REQUIREMENT | Your answer should hold exactly the lines from the line containing "[483,934,501,952] 光 -> [1328,880,1350,902] 线" through the end of the entries that follow.

INFORMATION SHOWN |
◆ ◆ ◆ ◆ ◆

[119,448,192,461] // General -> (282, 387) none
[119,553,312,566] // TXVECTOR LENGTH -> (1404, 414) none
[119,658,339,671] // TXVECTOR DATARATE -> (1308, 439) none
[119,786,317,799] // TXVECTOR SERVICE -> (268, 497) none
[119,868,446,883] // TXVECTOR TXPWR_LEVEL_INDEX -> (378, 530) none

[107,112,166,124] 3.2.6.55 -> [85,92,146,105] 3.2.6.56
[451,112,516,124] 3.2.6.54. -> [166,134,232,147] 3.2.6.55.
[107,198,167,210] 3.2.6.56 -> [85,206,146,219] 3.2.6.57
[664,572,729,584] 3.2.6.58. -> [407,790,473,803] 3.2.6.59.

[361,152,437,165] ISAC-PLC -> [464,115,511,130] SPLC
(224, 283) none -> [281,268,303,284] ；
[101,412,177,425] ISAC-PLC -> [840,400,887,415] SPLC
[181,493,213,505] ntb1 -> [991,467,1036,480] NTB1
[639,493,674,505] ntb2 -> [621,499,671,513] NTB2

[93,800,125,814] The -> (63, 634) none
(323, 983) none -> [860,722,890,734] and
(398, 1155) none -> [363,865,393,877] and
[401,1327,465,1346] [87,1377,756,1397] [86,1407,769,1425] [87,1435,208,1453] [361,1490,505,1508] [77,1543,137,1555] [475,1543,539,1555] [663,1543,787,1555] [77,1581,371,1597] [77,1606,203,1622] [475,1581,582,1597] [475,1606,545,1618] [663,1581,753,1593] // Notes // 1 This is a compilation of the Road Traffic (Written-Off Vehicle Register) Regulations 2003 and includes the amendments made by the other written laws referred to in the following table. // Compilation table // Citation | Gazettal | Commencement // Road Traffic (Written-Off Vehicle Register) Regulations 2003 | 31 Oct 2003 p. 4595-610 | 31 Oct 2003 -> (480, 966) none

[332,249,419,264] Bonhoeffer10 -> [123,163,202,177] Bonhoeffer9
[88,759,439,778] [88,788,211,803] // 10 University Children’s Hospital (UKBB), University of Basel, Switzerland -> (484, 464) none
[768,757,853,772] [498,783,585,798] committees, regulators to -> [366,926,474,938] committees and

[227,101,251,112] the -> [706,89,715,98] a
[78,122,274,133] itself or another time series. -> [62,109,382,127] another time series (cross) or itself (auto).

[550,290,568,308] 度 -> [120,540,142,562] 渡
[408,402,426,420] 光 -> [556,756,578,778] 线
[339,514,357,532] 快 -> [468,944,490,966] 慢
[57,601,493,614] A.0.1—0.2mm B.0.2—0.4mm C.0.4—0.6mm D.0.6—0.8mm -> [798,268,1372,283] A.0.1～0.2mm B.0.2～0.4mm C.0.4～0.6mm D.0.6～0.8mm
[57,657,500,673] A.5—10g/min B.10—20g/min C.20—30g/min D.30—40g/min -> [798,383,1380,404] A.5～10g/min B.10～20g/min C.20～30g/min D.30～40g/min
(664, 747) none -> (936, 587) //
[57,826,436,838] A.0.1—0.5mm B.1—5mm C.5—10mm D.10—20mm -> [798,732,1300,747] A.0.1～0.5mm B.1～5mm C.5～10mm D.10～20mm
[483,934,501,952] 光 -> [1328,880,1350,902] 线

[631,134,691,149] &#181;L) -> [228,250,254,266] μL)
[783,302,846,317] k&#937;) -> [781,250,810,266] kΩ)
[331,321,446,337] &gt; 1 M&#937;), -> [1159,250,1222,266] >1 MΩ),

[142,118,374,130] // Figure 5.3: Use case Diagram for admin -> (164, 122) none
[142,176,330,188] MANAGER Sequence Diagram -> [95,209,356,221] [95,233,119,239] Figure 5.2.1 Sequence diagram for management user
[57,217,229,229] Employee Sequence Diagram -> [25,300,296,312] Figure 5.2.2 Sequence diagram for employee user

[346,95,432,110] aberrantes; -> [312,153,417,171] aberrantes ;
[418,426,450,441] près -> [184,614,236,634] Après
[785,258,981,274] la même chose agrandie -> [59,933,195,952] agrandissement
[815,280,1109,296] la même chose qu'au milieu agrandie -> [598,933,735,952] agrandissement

◆ ◆ ◆ ◆ ◆

SOLUTION TO THIS PROBLEM |
[483,934,501,952] 光 -> [1328,880,1350,902] 线

[631,134,691,149] &#181;L) -> [228,250,254,266] μL)
[783,302,846,317] k&#937;) -> [781,250,810,266] kΩ)
[331,321,446,337] &gt; 1 M&#937;), -> [1159,250,1222,266] >1 MΩ),

[142,118,374,130] // Figure 5.3: Use case Diagram for admin -> (164, 122) none
[142,176,330,188] MANAGER Sequence Diagram -> [95,209,356,221] [95,233,119,239] Figure 5.2.1 Sequence diagram for management user
[57,217,229,229] Employee Sequence Diagram -> [25,300,296,312] Figure 5.2.2 Sequence diagram for employee user

[346,95,432,110] aberrantes; -> [312,153,417,171] aberrantes ;
[418,426,450,441] près -> [184,614,236,634] Après
[785,258,981,274] la même chose agrandie -> [59,933,195,952] agrandissement
[815,280,1109,296] la même chose qu'au milieu agrandie -> [598,933,735,952] agrandissement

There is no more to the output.